Силко пожимает плечами.

— Все хорошо, — лжет он, чтобы ее успокоить.

Звучит так, будто он выкурил десять сигар подряд.

Джинкс и правда не отходит от него, помогает доплестись до ванной, когда горло рвет дикий кашель, сотрясает все его тощее тело. Джинкс сторожит под дверью — на тот случай, если Силко рухнет и расшибет голову о кафельную раковину. Откашливаясь, Силко обреченно и зло думает: хотя бы, блядь, не кровью. Возможно, он не умирает, но всего его переламывает от боли в костях, от вспышек поднимающейся температуры.

Потом Джинкс приносит еще какую-то травяную дрянь, пичкает его лекарствами, в которых Силко с облегчением не чувствует кисловатого привкуса «мерцания»; все время Джинкс его дергает, не позволяя слишком глубоко проваливаться в жаркое тесное забытье, но в то же время не разрешает переползти к письменному столу, чтобы заняться делами, когда Силко чувствует себя чуть лучше. В Джинкс прорезается что-то самоуверенно-властное, когда она велит ему соблюдать постельный режим, и Силко с легкой ухмылкой замечает в ней черты, подсмотренные у него самого.
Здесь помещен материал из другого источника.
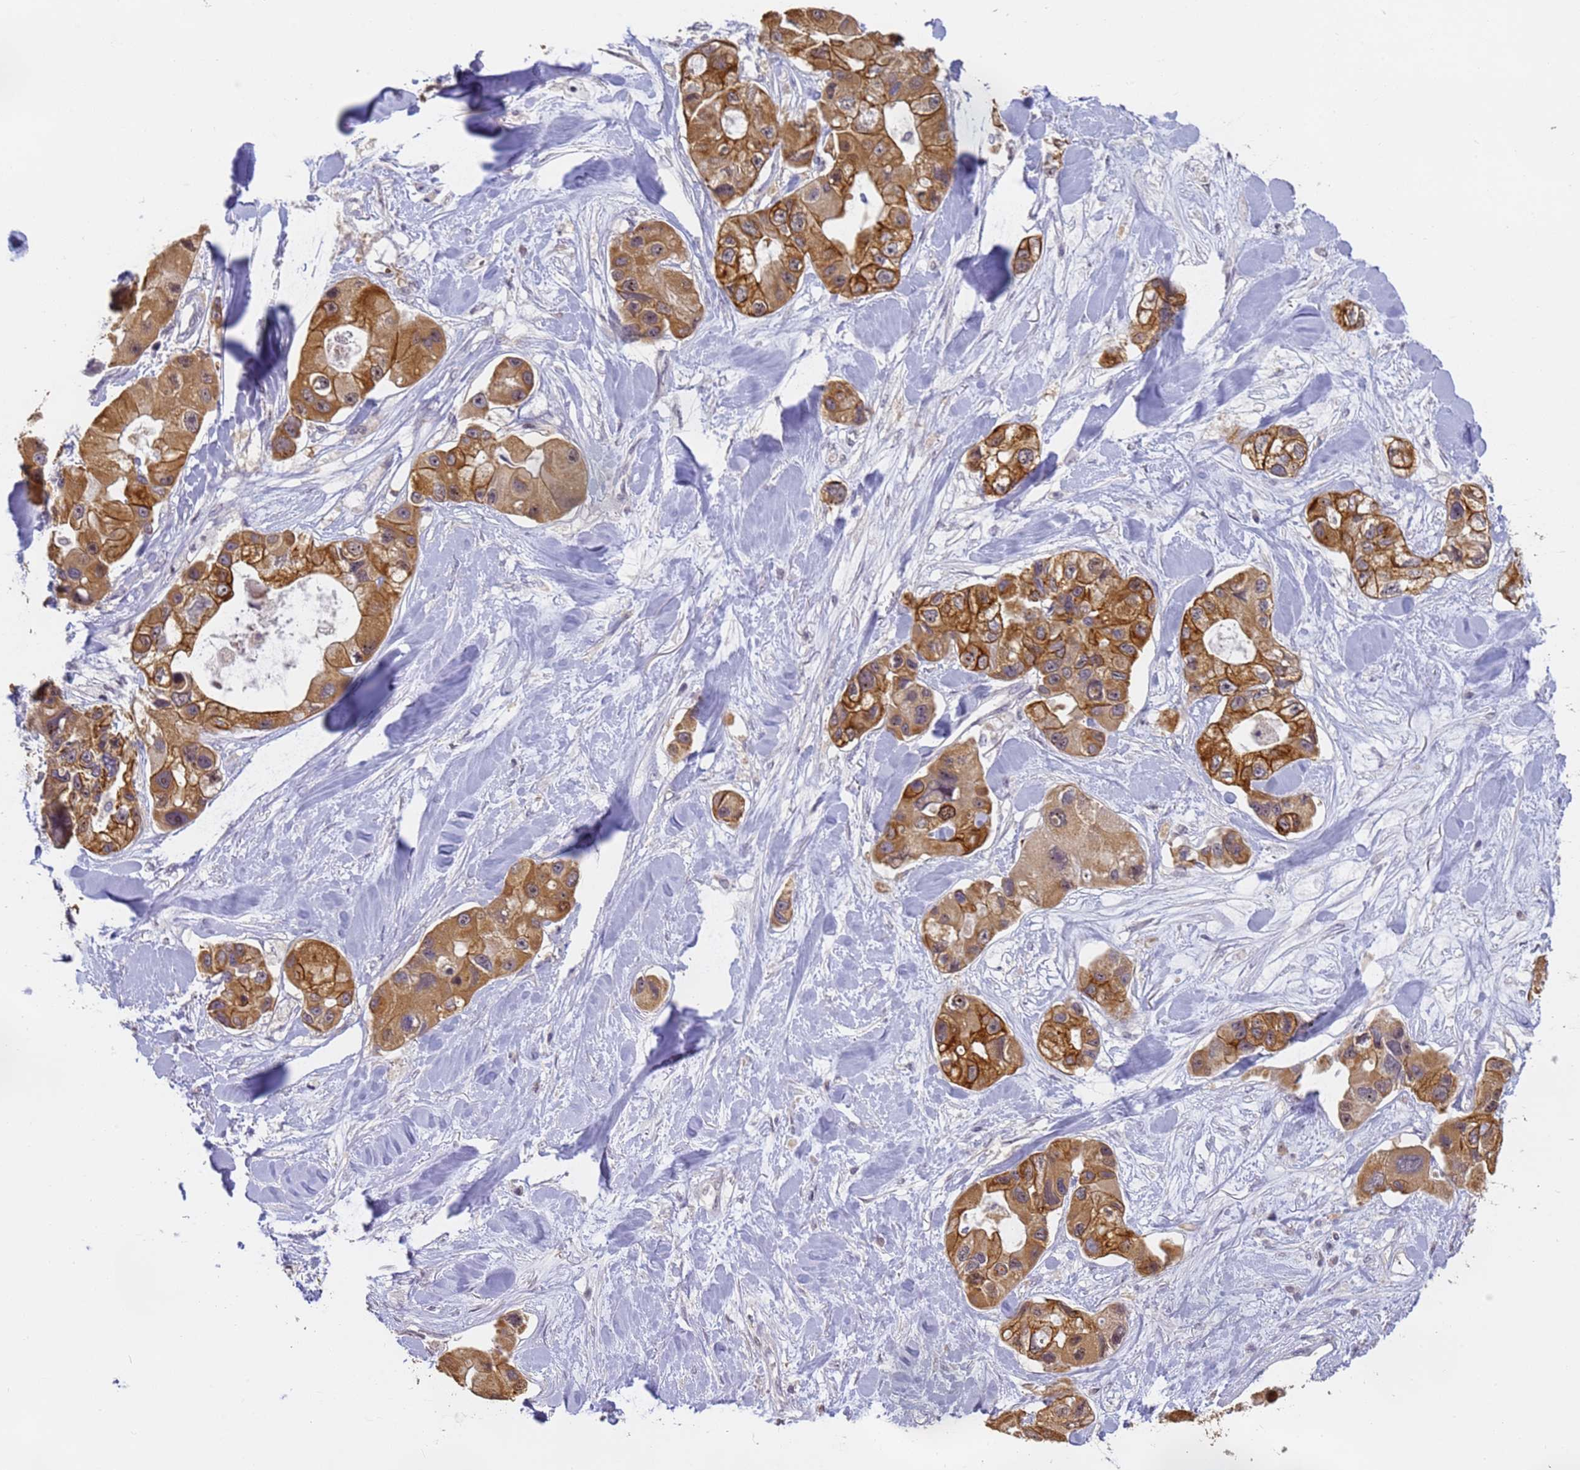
{"staining": {"intensity": "strong", "quantity": ">75%", "location": "cytoplasmic/membranous"}, "tissue": "lung cancer", "cell_type": "Tumor cells", "image_type": "cancer", "snomed": [{"axis": "morphology", "description": "Adenocarcinoma, NOS"}, {"axis": "topography", "description": "Lung"}], "caption": "Lung cancer stained with a brown dye displays strong cytoplasmic/membranous positive positivity in about >75% of tumor cells.", "gene": "VWA3A", "patient": {"sex": "female", "age": 54}}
И они сидят вместе, и он не знает, какое сейчас время.

Он просыпается с криком, прижимая руку к пылающему глазу. Силко снова кажется, что лихорадка растекается от раны, что из глаза течет рыжий гной, скользя по пальцам, а шрам — вскрытое мясо, влажно-горячее, мокро-кровавое. Его почти накрывает истерикой, он — снова мальчишка, подыхающий от воспаленных ран. Но Джинкс все еще здесь, перехватывает его руки, отводя от лица и не позволяя разодрать сухой серый шрам ногтями. Успокаивает, выслушивая его неразборчивые вскрики. Обессиленный, Силко утыкается ей в плечо и вздрагивает, наконец-то находя опору. Пахнет едкими красками и травами, которые она для него заваривает.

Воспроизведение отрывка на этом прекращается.